Maria Theresa Alves solo exibition: Stance and Happenstance (2007)

Press release:


Maria Thereza Alves
“Stance and Happenstance”

galerie ursula walbröl
28. April – 9. June 2007

(For exhibition images, please click here)

Maria Thereza Alves wurde in Brasilien geboren, wuchs in New York auf und lebt heute in Rom. In Sâo Paulo war sie 1986, nach dem Ende der Militärdiktatur, Mitbegründerin der dortigen Grünen Partei (Partido Verde). Ein prononciert politisches Interesse – für Umweltschutz, Menschenrechte und Bürgerrechte – kennzeichnet nach wie vor Alves’ künstlerische Arbeiten, die immer an sorgfältigen Beobachtungen alltäglicher Vorgänge ansetzen. So verwendet sie etwa die Vorstellung, dass pflanzliches Leben Geschichte und Gesellschaftsverhältnisse in sich trägt – Bewegungen des Reisens, der Migration, des Handels und des politischen Austauschs – als ein Werkzeug ihrer historischen Rekonstruktionen. Mitte der neunziger Jahre hat sie in dem Projekt “Wake” auf verschiedensten Baustellen Erdproben entnommen, diesen alle enthaltenen Samen und Keime extrahiert und sie in Zusammenarbeit mit ausgebildeten Botanikern in wachstumsfördernde Bedingungen gestellt. Ausgehend von den aus zum Teil exotisch zu nennenden Funden gewonnenen Daten gelang es ihr, historische Entwicklungen und Migrationsbewegungen zu rekonstruieren.

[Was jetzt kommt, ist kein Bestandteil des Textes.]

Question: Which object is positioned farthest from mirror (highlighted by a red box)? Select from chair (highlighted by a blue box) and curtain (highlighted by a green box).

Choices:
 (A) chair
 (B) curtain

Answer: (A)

In der Ausstellung der Galerie Ursula Walbröl präsentiert Alves fünf neue Videoarbeiten, eine Sammlung von filmischen Beobachtungen unterschiedlichen Zuschnitts zu Migrations, Globalisierungs, Geschichts- und Ökologiethemen. Das Video “What is the color of a German rose?” (2005, 6:14) führt wie in einer kulturgeschichtlichen Show verborgene Bezüge und Spuren vor, die sich aus der eurozentrischen Importgeschichte von Nutz- und Zierpflanzen herauslesen lassen. Drei andere, kürzere Arbeiten, “Skjervoy” (2004, 1:49), “Untitled” (2004, 5:11) – diese beiden sind an der Küste von Senegal entstanden – sowie “Along the Coast” (2005. 1:00), führen poetische Verbildlichungen vor Augen, die sich auf Alves minutiöse und assoziative Beobachtungen gründen, wobei es ihr gelingt, dynamische Beziehungslinien zwischen Bereichen zu fassen, die gewöhnlich den Großbegriffen “Kultur” und “Natur” zugerechnet werden. Auf die Betrachter dieser Arbeiten überträgt sich die spürbare Lust, sich der Erforschung der eigenen Umgebungen und Erfahrungen mit einem neuen Blickwinkel zu widmen. “Enter the Dragon” (2007, 2´22”) schließlich, die Arbeit, die in dieser Ausstellung ihre Premiere erfährt, zeigt Landschaftsaufnahmen aus dem Loiretal – in Konfrontation mit dem berühmten Soundtrack des wegweisenden Kung-Fu-Films “Enter the Dragon”, der Bruce Lee als ersten asiatischen Weltstar etablierte und eine bis heute andauernde Tradition von Kampfsportfilmen aus Hong Kong auslöste. Die unerwartete Kombination des Visuellen und des Auditiven erzeugt höchst widersprüchliche innere Bilder und Vorstellungen, und es drängt sich der Eindruck auf, dass eine solche Überlagerung so etwas wie die Signatur zeitgenössischer Kulturaustäusche sein könnte. Alves zeigt, dass Geschichte Teil des Lebens ist und zwischen dem, was als Anderes und dem, was als Eigenes gilt, in der mobilisierten Welt weniger denn je eine klare Linie zu ziehen ist.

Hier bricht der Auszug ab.